Identify the line that contains "設が困難であると判断されるため、中止(T_T)" in the material. Output it and every line after it, unchanged, through the end.
↓
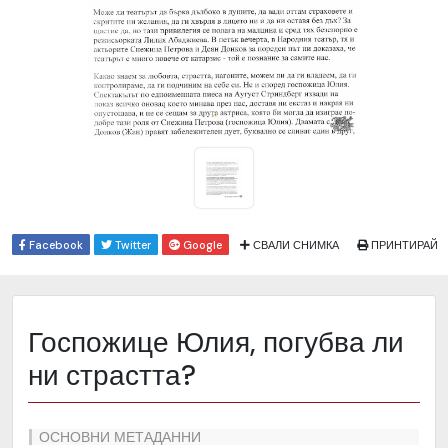
Facebook
Twitter
Google
СВАЛИ СНИМКА
ПРИНТИРАЙ
Госпожице Юлия, погубва ли
ни страстта?
ОСНОВНИ МЕТАДАННИ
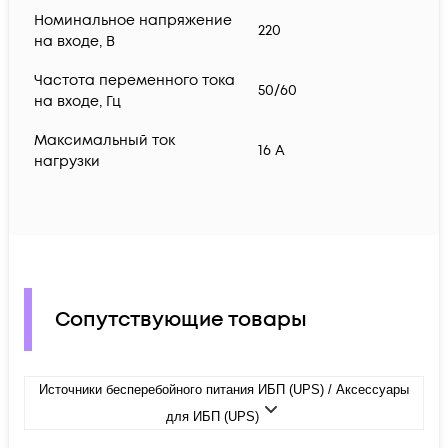
Номинальное напряжение
220
на входе, В
Частота переменного тока
50/60
на входе, Гц
Максимальный ток
16 A
нагрузки
Сопутствующие товары
Источники бесперебойного питания ИБП (UPS) / Аксессуары
для ИБП (UPS)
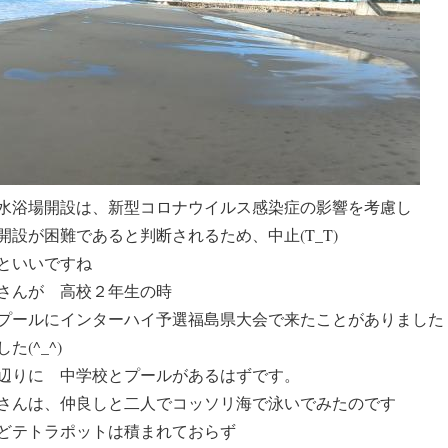
の海水浴場開設は、新型コロナウイルス感染症の影響を考慮し
設が困難であると判断されるため、中止(T_T)
るといいですね
さんが 高校２年生の時
プールにインターハイ予選福島県大会で来たことがありました
た(^_^)
辺りに 中学校とプールがあるはずです。
さんは、仲良しと二人でコッソリ海で泳いでみたのです
どテトラポットは積まれておらず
↑
◆ Result for this exercise:
設が困難であると判断されるため、中止(T_T)
るといいですね
さんが 高校２年生の時
プールにインターハイ予選福島県大会で来たことがありました
た(^_^)
辺りに 中学校とプールがあるはずです。
さんは、仲良しと二人でコッソリ海で泳いでみたのです
どテトラポットは積まれておらず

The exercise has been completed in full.